### JOB:
Can you format every line below as a Markdown table with two columns, Row and Line, where Row holds a running number and Line holds the line's text? Skip the blank lines and leave the pictures out.

═════ INFORMATION SUPPLIED ═════

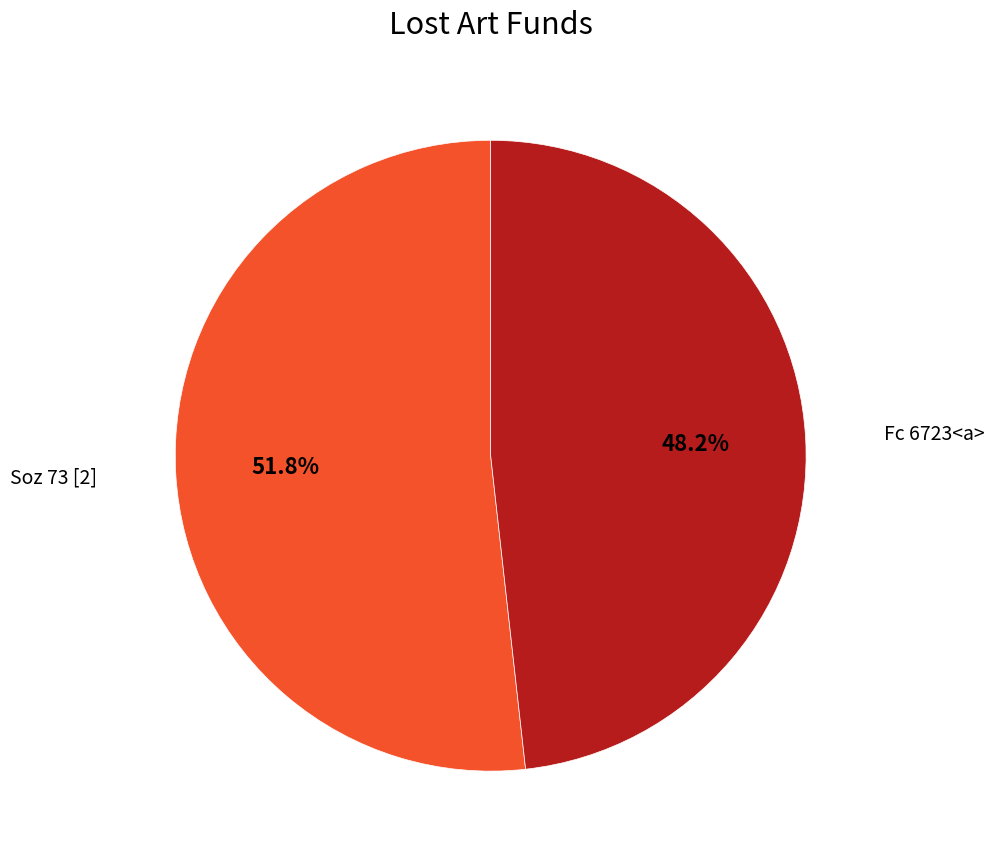

Does any single category account for the majority?

Yes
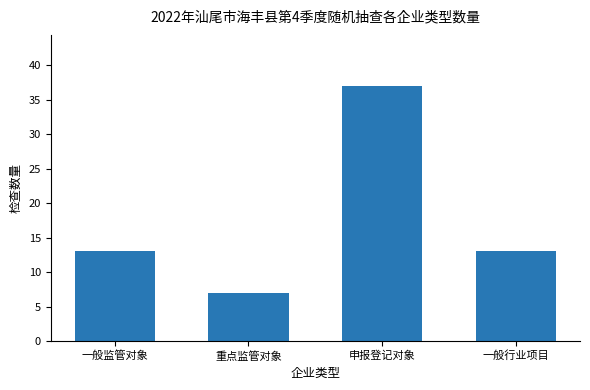

Reading right to left, transcribe all the data shown in this chart.

13	37	7	13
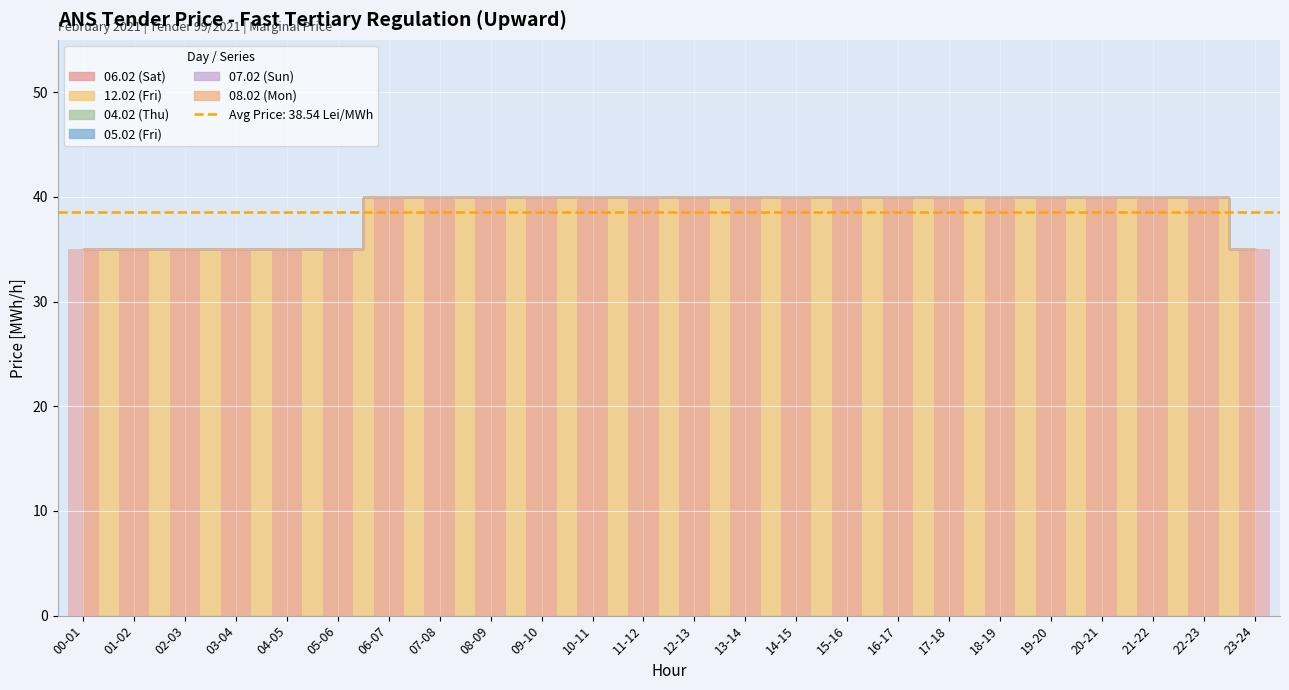

Reading left to right, transcribe all the data shown in this chart.

06.02 (Sat): 00-01=0	01-02=0	02-03=0	03-04=0	04-05=0	05-06=0	06-07=0	07-08=0	08-09=0	09-10=0	10-11=0	11-12=0	12-13=0	13-14=0	14-15=0	15-16=0	16-17=0	17-18=0	18-19=0	19-20=0	20-21=0	21-22=0	22-23=0	23-24=0
12.02 (Fri): 00-01=35	01-02=35	02-03=35	03-04=35	04-05=35	05-06=35	06-07=40	07-08=40	08-09=40	09-10=40	10-11=40	11-12=40	12-13=40	13-14=40	14-15=40	15-16=40	16-17=40	17-18=40	18-19=40	19-20=40	20-21=40	21-22=40	22-23=40	23-24=35
04.02 (Thu): 00-01=0	01-02=0	02-03=0	03-04=0	04-05=0	05-06=0	06-07=0	07-08=0	08-09=0	09-10=0	10-11=0	11-12=0	12-13=0	13-14=0	14-15=0	15-16=0	16-17=0	17-18=0	18-19=0	19-20=0	20-21=0	21-22=0	22-23=0	23-24=0
05.02 (Fri): 00-01=0	01-02=0	02-03=0	03-04=0	04-05=0	05-06=0	06-07=0	07-08=0	08-09=0	09-10=0	10-11=0	11-12=0	12-13=0	13-14=0	14-15=0	15-16=0	16-17=0	17-18=0	18-19=0	19-20=0	20-21=0	21-22=0	22-23=0	23-24=0
07.02 (Sun): 00-01=0	01-02=0	02-03=0	03-04=0	04-05=0	05-06=0	06-07=0	07-08=0	08-09=0	09-10=0	10-11=0	11-12=0	12-13=0	13-14=0	14-15=0	15-16=0	16-17=0	17-18=0	18-19=0	19-20=0	20-21=0	21-22=0	22-23=0	23-24=0
08.02 (Mon): 00-01=0	01-02=0	02-03=0	03-04=0	04-05=0	05-06=0	06-07=0	07-08=0	08-09=0	09-10=0	10-11=0	11-12=0	12-13=0	13-14=0	14-15=0	15-16=0	16-17=0	17-18=0	18-19=0	19-20=0	20-21=0	21-22=0	22-23=0	23-24=0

═════

### RESULT OF THE TASK:
| Row | Line |
|---|---|
| 1 | Does any single category account for the majority? |
| 2 | Yes |
| 3 | Reading right to left, transcribe all the data shown in this chart. |
| 4 | 13	37	7	13 |
| 5 | Reading left to right, transcribe all the data shown in this chart. |
| 6 | 06.02 (Sat): 00-01=0	01-02=0	02-03=0	03-04=0	04-05=0	05-06=0	06-07=0	07-08=0	08-09=0	09-10=0	10-11=0	11-12=0	12-13=0	13-14=0	14-15=0	15-16=0	16-17=0	17-18=0	18-19=0	19-20=0	20-21=0	21-22=0	22-23=0	23-24=0 |
| 7 | 12.02 (Fri): 00-01=35	01-02=35	02-03=35	03-04=35	04-05=35	05-06=35	06-07=40	07-08=40	08-09=40	09-10=40	10-11=40	11-12=40	12-13=40	13-14=40	14-15=40	15-16=40	16-17=40	17-18=40	18-19=40	19-20=40	20-21=40	21-22=40	22-23=40	23-24=35 |
| 8 | 04.02 (Thu): 00-01=0	01-02=0	02-03=0	03-04=0	04-05=0	05-06=0	06-07=0	07-08=0	08-09=0	09-10=0	10-11=0	11-12=0	12-13=0	13-14=0	14-15=0	15-16=0	16-17=0	17-18=0	18-19=0	19-20=0	20-21=0	21-22=0	22-23=0	23-24=0 |
| 9 | 05.02 (Fri): 00-01=0	01-02=0	02-03=0	03-04=0	04-05=0	05-06=0	06-07=0	07-08=0	08-09=0	09-10=0	10-11=0	11-12=0	12-13=0	13-14=0	14-15=0	15-16=0	16-17=0	17-18=0	18-19=0	19-20=0	20-21=0	21-22=0	22-23=0	23-24=0 |
| 10 | 07.02 (Sun): 00-01=0	01-02=0	02-03=0	03-04=0	04-05=0	05-06=0	06-07=0	07-08=0	08-09=0	09-10=0	10-11=0	11-12=0	12-13=0	13-14=0	14-15=0	15-16=0	16-17=0	17-18=0	18-19=0	19-20=0	20-21=0	21-22=0	22-23=0	23-24=0 |
| 11 | 08.02 (Mon): 00-01=0	01-02=0	02-03=0	03-04=0	04-05=0	05-06=0	06-07=0	07-08=0	08-09=0	09-10=0	10-11=0	11-12=0	12-13=0	13-14=0	14-15=0	15-16=0	16-17=0	17-18=0	18-19=0	19-20=0	20-21=0	21-22=0	22-23=0	23-24=0 |